EXCERPTED RECORDS -
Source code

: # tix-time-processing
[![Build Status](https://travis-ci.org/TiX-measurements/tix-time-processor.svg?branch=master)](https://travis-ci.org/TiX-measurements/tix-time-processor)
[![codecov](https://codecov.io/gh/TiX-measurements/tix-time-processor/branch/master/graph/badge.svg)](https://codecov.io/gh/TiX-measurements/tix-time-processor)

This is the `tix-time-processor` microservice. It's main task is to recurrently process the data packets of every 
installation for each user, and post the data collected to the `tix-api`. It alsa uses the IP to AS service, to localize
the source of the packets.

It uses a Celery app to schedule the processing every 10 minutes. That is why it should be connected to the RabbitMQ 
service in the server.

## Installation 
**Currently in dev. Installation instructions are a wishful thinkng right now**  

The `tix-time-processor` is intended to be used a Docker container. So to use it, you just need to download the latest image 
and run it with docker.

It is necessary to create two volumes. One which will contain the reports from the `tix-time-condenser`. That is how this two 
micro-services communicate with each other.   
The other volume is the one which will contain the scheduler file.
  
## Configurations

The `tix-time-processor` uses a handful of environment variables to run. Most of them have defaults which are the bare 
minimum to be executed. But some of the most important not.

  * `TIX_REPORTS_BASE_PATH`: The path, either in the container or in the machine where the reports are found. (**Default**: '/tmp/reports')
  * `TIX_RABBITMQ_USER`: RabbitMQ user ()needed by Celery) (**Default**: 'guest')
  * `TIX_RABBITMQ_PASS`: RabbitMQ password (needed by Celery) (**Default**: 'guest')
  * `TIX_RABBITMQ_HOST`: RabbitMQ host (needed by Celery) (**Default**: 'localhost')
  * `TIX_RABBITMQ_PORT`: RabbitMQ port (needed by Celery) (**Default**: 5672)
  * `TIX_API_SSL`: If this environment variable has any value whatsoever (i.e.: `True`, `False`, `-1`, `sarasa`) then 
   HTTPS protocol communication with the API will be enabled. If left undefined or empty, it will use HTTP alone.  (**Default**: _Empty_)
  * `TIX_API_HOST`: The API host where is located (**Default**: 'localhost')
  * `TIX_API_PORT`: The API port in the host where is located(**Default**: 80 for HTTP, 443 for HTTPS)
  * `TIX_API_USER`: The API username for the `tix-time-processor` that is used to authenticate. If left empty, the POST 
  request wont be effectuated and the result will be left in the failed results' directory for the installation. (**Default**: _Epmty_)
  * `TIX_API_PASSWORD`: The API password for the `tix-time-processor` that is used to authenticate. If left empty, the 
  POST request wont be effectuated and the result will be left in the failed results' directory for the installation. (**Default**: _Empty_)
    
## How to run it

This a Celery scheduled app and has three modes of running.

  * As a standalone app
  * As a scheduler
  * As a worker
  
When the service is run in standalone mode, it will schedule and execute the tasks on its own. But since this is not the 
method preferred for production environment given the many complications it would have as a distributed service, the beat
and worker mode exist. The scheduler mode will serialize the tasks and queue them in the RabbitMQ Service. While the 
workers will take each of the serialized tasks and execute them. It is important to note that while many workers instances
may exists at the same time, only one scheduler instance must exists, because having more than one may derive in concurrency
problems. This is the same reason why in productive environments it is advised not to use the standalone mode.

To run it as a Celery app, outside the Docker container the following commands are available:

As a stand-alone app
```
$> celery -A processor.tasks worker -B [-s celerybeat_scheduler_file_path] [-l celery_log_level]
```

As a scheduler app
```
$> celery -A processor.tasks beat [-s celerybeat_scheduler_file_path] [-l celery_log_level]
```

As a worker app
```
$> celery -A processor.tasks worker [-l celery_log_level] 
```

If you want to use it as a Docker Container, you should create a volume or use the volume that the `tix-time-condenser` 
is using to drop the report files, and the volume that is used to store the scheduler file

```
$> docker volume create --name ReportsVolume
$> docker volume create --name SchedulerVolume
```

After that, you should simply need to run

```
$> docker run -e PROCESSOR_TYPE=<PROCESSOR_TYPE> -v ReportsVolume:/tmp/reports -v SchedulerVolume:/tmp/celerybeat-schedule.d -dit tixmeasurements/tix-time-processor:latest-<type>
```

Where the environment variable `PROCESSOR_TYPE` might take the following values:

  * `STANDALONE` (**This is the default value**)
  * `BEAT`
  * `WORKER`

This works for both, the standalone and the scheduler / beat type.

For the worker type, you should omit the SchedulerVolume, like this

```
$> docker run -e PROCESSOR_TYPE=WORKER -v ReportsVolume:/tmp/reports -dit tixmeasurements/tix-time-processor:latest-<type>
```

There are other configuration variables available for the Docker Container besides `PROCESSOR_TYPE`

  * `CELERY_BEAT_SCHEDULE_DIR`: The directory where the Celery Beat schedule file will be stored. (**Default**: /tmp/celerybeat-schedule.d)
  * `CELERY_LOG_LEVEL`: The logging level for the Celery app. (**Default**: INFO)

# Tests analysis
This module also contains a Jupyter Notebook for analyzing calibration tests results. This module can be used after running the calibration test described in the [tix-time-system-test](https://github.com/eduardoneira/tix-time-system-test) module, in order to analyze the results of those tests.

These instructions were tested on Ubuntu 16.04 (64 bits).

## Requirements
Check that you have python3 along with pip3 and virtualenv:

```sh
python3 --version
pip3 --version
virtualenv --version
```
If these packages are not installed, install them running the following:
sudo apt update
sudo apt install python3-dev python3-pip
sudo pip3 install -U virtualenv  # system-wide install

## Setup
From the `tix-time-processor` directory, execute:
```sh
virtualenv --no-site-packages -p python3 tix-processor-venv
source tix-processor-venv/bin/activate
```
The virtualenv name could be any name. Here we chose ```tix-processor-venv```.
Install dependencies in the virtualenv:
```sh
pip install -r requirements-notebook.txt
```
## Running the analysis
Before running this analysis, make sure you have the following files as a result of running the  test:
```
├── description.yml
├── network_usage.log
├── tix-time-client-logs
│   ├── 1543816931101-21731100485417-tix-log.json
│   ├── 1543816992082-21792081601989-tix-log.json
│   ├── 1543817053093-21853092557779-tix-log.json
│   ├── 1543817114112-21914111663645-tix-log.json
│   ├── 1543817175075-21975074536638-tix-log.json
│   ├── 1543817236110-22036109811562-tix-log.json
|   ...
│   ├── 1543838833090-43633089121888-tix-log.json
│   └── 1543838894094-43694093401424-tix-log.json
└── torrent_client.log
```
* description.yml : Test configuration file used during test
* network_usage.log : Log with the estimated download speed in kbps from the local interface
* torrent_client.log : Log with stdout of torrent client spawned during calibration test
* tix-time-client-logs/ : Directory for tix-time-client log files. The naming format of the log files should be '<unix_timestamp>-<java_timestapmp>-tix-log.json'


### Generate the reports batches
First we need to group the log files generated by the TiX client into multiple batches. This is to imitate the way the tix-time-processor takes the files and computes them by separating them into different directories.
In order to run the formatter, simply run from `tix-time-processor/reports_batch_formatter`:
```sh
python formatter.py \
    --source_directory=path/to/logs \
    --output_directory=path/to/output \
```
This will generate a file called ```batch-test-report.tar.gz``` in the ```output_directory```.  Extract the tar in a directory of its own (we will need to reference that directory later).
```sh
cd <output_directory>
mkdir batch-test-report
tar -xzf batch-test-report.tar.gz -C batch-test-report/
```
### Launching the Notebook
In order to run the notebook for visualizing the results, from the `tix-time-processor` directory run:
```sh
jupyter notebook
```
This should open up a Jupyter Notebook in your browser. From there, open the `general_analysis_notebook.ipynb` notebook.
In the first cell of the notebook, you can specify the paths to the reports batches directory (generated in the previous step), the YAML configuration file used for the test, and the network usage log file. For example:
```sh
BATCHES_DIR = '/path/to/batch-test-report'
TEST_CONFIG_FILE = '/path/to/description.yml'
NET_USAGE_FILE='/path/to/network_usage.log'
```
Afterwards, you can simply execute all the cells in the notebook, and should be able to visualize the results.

ABOUT THIS TASK - Find every line in the records above that contains the word "packages", and copy each one.

WRITTEN SOLUTION -
If these packages are not installed, install them running the following:
virtualenv --no-site-packages -p python3 tix-processor-venv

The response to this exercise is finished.